Consigne ▸ Comptez les lignes des données ci-dessous qui contiennent la chaîne « を選択すると », en respectant la casse. Donnez uniquement le nombre.

::: Données à examiner :::

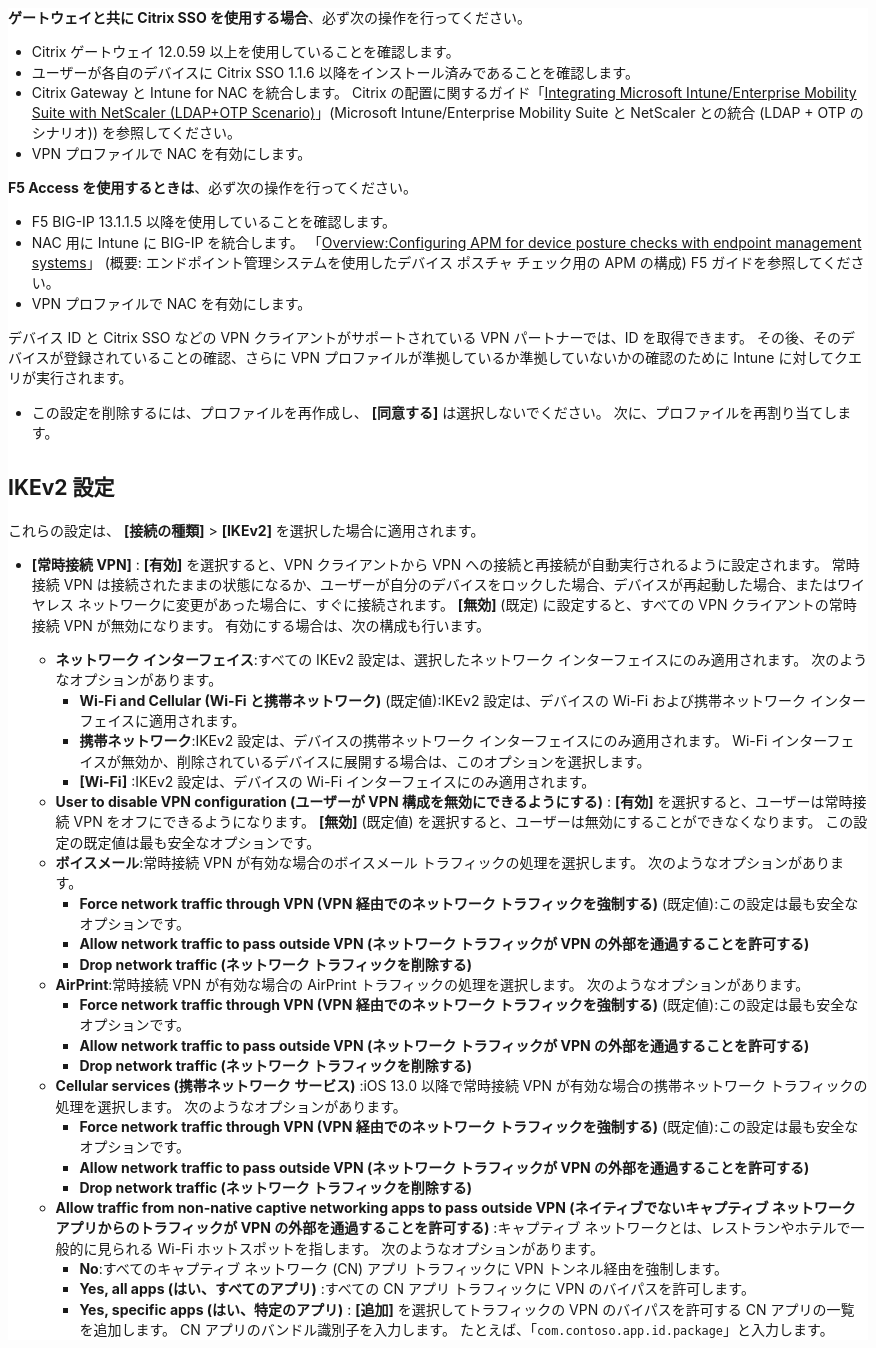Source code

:   **ゲートウェイと共に Citrix SSO を使用する場合**、必ず次の操作を行ってください。

  - Citrix ゲートウェイ 12.0.59 以上を使用していることを確認します。
  - ユーザーが各自のデバイスに Citrix SSO 1.1.6 以降をインストール済みであることを確認します。
  - Citrix Gateway と Intune for NAC を統合します。 Citrix の配置に関するガイド「[Integrating Microsoft Intune/Enterprise Mobility Suite with NetScaler (LDAP+OTP Scenario)](https://www.citrix.com/content/dam/citrix/en_us/documents/guide/integrating-microsoft-intune-enterprise-mobility-suite-with-netscaler.pdf)」(Microsoft Intune/Enterprise Mobility Suite と NetScaler との統合 (LDAP + OTP のシナリオ)) を参照してください。
  - VPN プロファイルで NAC を有効にします。

  **F5 Access を使用するときは**、必ず次の操作を行ってください。

  - F5 BIG-IP 13.1.1.5 以降を使用していることを確認します。 
  - NAC 用に Intune に BIG-IP を統合します。 「[Overview:Configuring APM for device posture checks with endpoint management systems](https://support.f5.com/kb/en-us/products/big-ip_apm/manuals/product/apm-client-configuration-7-1-6/6.html#guid-0bd12e12-8107-40ec-979d-c44779a8cc89)」 (概要: エンドポイント管理システムを使用したデバイス ポスチャ チェック用の APM の構成) F5 ガイドを参照してください。
  - VPN プロファイルで NAC を有効にします。

  デバイス ID と Citrix SSO などの VPN クライアントがサポートされている VPN パートナーでは、ID を取得できます。 その後、そのデバイスが登録されていることの確認、さらに VPN プロファイルが準拠しているか準拠していないかの確認のために Intune に対してクエリが実行されます。

  - この設定を削除するには、プロファイルを再作成し、 **[同意する]** は選択しないでください。 次に、プロファイルを再割り当てします。

## <a name="ikev2-settings"></a>IKEv2 設定

これらの設定は、 **[接続の種類]**  >  **[IKEv2]** を選択した場合に適用されます。

- **[常時接続 VPN]** : **[有効]** を選択すると、VPN クライアントから VPN への接続と再接続が自動実行されるように設定されます。 常時接続 VPN は接続されたままの状態になるか、ユーザーが自分のデバイスをロックした場合、デバイスが再起動した場合、またはワイヤレス ネットワークに変更があった場合に、すぐに接続されます。 **[無効]** (既定) に設定すると、すべての VPN クライアントの常時接続 VPN が無効になります。 有効にする場合は、次の構成も行います。

  - **ネットワーク インターフェイス**:すべての IKEv2 設定は、選択したネットワーク インターフェイスにのみ適用されます。 次のようなオプションがあります。
    - **Wi-Fi and Cellular (Wi-Fi と携帯ネットワーク)** (既定値):IKEv2 設定は、デバイスの Wi-Fi および携帯ネットワーク インターフェイスに適用されます。
    - **携帯ネットワーク**:IKEv2 設定は、デバイスの携帯ネットワーク インターフェイスにのみ適用されます。 Wi-Fi インターフェイスが無効か、削除されているデバイスに展開する場合は、このオプションを選択します。
    - **[Wi-Fi]** :IKEv2 設定は、デバイスの Wi-Fi インターフェイスにのみ適用されます。
  - **User to disable VPN configuration (ユーザーが VPN 構成を無効にできるようにする)** : **[有効]** を選択すると、ユーザーは常時接続 VPN をオフにできるようになります。 **[無効]** (既定値) を選択すると、ユーザーは無効にすることができなくなります。 この設定の既定値は最も安全なオプションです。
  - **ボイスメール**:常時接続 VPN が有効な場合のボイスメール トラフィックの処理を選択します。 次のようなオプションがあります。
    - **Force network traffic through VPN (VPN 経由でのネットワーク トラフィックを強制する)** (既定値):この設定は最も安全なオプションです。
    - **Allow network traffic to pass outside VPN (ネットワーク トラフィックが VPN の外部を通過することを許可する)**
    - **Drop network traffic (ネットワーク トラフィックを削除する)**
  - **AirPrint**:常時接続 VPN が有効な場合の AirPrint トラフィックの処理を選択します。 次のようなオプションがあります。
    - **Force network traffic through VPN (VPN 経由でのネットワーク トラフィックを強制する)** (既定値):この設定は最も安全なオプションです。
    - **Allow network traffic to pass outside VPN (ネットワーク トラフィックが VPN の外部を通過することを許可する)**
    - **Drop network traffic (ネットワーク トラフィックを削除する)**
  - **Cellular services (携帯ネットワーク サービス)** :iOS 13.0 以降で常時接続 VPN が有効な場合の携帯ネットワーク トラフィックの処理を選択します。 次のようなオプションがあります。
    - **Force network traffic through VPN (VPN 経由でのネットワーク トラフィックを強制する)** (既定値):この設定は最も安全なオプションです。
    - **Allow network traffic to pass outside VPN (ネットワーク トラフィックが VPN の外部を通過することを許可する)**
    - **Drop network traffic (ネットワーク トラフィックを削除する)**
  - **Allow traffic from non-native captive networking apps to pass outside VPN (ネイティブでないキャプティブ ネットワーク アプリからのトラフィックが VPN の外部を通過することを許可する)** :キャプティブ ネットワークとは、レストランやホテルで一般的に見られる Wi-Fi ホットスポットを指します。 次のようなオプションがあります。
    - **No**:すべてのキャプティブ ネットワーク (CN) アプリ トラフィックに VPN トンネル経由を強制します。
    - **Yes, all apps (はい、すべてのアプリ)** :すべての CN アプリ トラフィックに VPN のバイパスを許可します。
    - **Yes, specific apps (はい、特定のアプリ)** : **[追加]** を選択してトラフィックの VPN のバイパスを許可する CN アプリの一覧を追加します。 CN アプリのバンドル識別子を入力します。 たとえば、「`com.contoso.app.id.package`」と入力します。
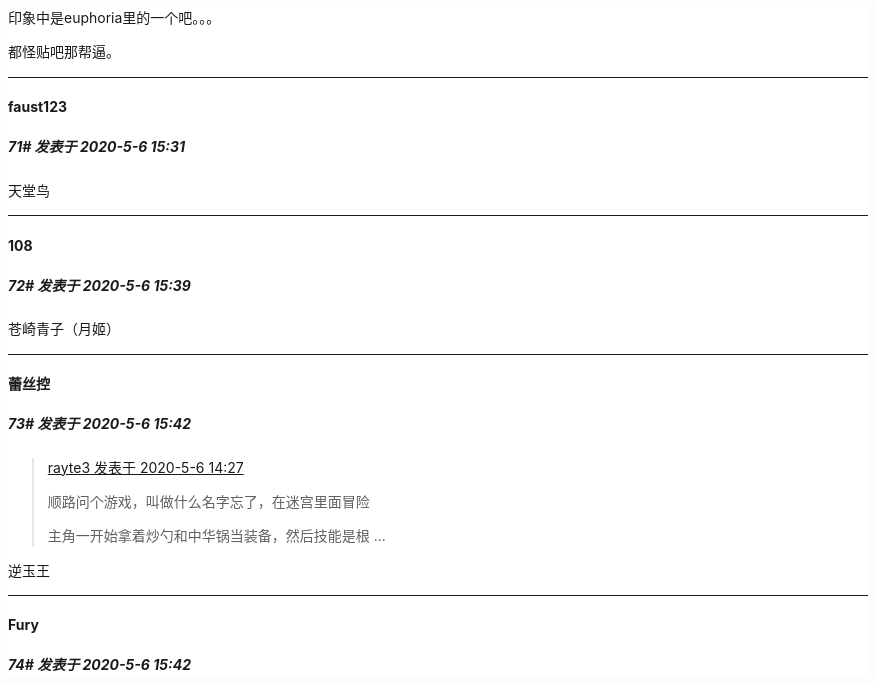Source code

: 

印象中是euphoria里的一个吧。。。

都怪贴吧那帮逼。








-----

####  faust123  
##### 71#       发表于 2020-5-6 15:31




天堂鸟







-----

####  108  
##### 72#       发表于 2020-5-6 15:39




苍崎青子（月姬）







-----

####  蕾丝控  
##### 73#       发表于 2020-5-6 15:42



<blockquote><a href="httphttps://bbs.saraba1st.com/2b/forum.php?mod=redirect&amp;goto=findpost&amp;pid=47320526&amp;ptid=1932819" target="_blank">rayte3 发表于 2020-5-6 14:27</a>

顺路问个游戏，叫做什么名字忘了，在迷宫里面冒险

主角一开始拿着炒勺和中华锅当装备，然后技能是根 ...</blockquote>
逆玉王







-----

####  Fury  
##### 74#       发表于 2020-5-6 15:42

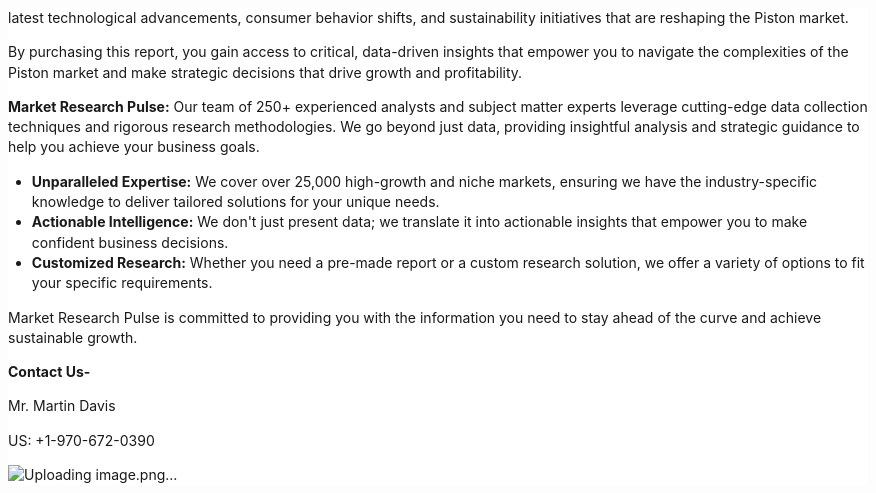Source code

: latest technological advancements, consumer behavior shifts, and sustainability initiatives that are reshaping the Piston market.</p></li></ol><p>By purchasing this report, you gain access to critical, data-driven insights that empower you to navigate the complexities of the Piston market and make strategic decisions that drive growth and profitability.</p><p><strong>Market Research Pulse:</strong>&nbsp;Our team of 250+ experienced analysts and subject matter experts leverage cutting-edge data collection techniques and rigorous research methodologies. We go beyond just data, providing insightful analysis and strategic guidance to help you achieve your business goals.</p><ul><li><strong>Unparalleled Expertise:</strong>&nbsp;We cover over 25,000 high-growth and niche markets, ensuring we have the industry-specific knowledge to deliver tailored solutions for your unique needs.</li><li><strong>Actionable Intelligence:</strong>&nbsp;We don't just present data; we translate it into actionable insights that empower you to make confident business decisions.</li><li><strong>Customized Research:</strong>&nbsp;Whether you need a pre-made report or a custom research solution, we offer a variety of options to fit your specific requirements.</li></ul><p>Market Research Pulse is committed to providing you with the information you need to stay ahead of the curve and achieve sustainable growth.</p><p><strong>Contact Us-</strong></p><p>Mr. Martin Davis</p><p>US: +1-970-672-0390</p>
![Uploading image.png…]()
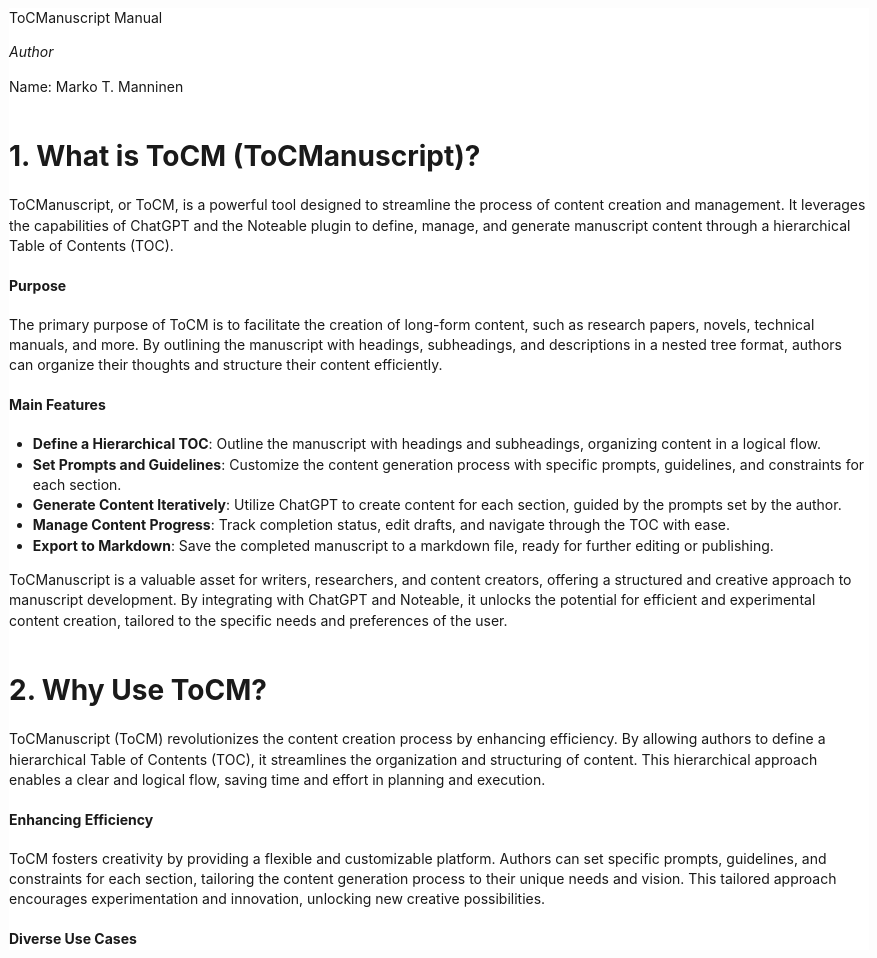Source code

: ToCManuscript Manual

_Author_

Name: Marko T. Manninen

# 1. What is ToCM (ToCManuscript)?

ToCManuscript, or ToCM, is a powerful tool designed to streamline the process of content creation and management. It leverages the capabilities of ChatGPT and the Noteable plugin to define, manage, and generate manuscript content through a hierarchical Table of Contents (TOC).

#### Purpose

The primary purpose of ToCM is to facilitate the creation of long-form content, such as research papers, novels, technical manuals, and more. By outlining the manuscript with headings, subheadings, and descriptions in a nested tree format, authors can organize their thoughts and structure their content efficiently.

#### Main Features

- **Define a Hierarchical TOC**: Outline the manuscript with headings and subheadings, organizing content in a logical flow.
- **Set Prompts and Guidelines**: Customize the content generation process with specific prompts, guidelines, and constraints for each section.
- **Generate Content Iteratively**: Utilize ChatGPT to create content for each section, guided by the prompts set by the author.
- **Manage Content Progress**: Track completion status, edit drafts, and navigate through the TOC with ease.
- **Export to Markdown**: Save the completed manuscript to a markdown file, ready for further editing or publishing.

ToCManuscript is a valuable asset for writers, researchers, and content creators, offering a structured and creative approach to manuscript development. By integrating with ChatGPT and Noteable, it unlocks the potential for efficient and experimental content creation, tailored to the specific needs and preferences of the user.

# 2. Why Use ToCM?

ToCManuscript (ToCM) revolutionizes the content creation process by enhancing efficiency. By allowing authors to define a hierarchical Table of Contents (TOC), it streamlines the organization and structuring of content. This hierarchical approach enables a clear and logical flow, saving time and effort in planning and execution.

#### Enhancing Efficiency

ToCM fosters creativity by providing a flexible and customizable platform. Authors can set specific prompts, guidelines, and constraints for each section, tailoring the content generation process to their unique needs and vision. This tailored approach encourages experimentation and innovation, unlocking new creative possibilities.

#### Diverse Use Cases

:::

Votre réponse ▸ 2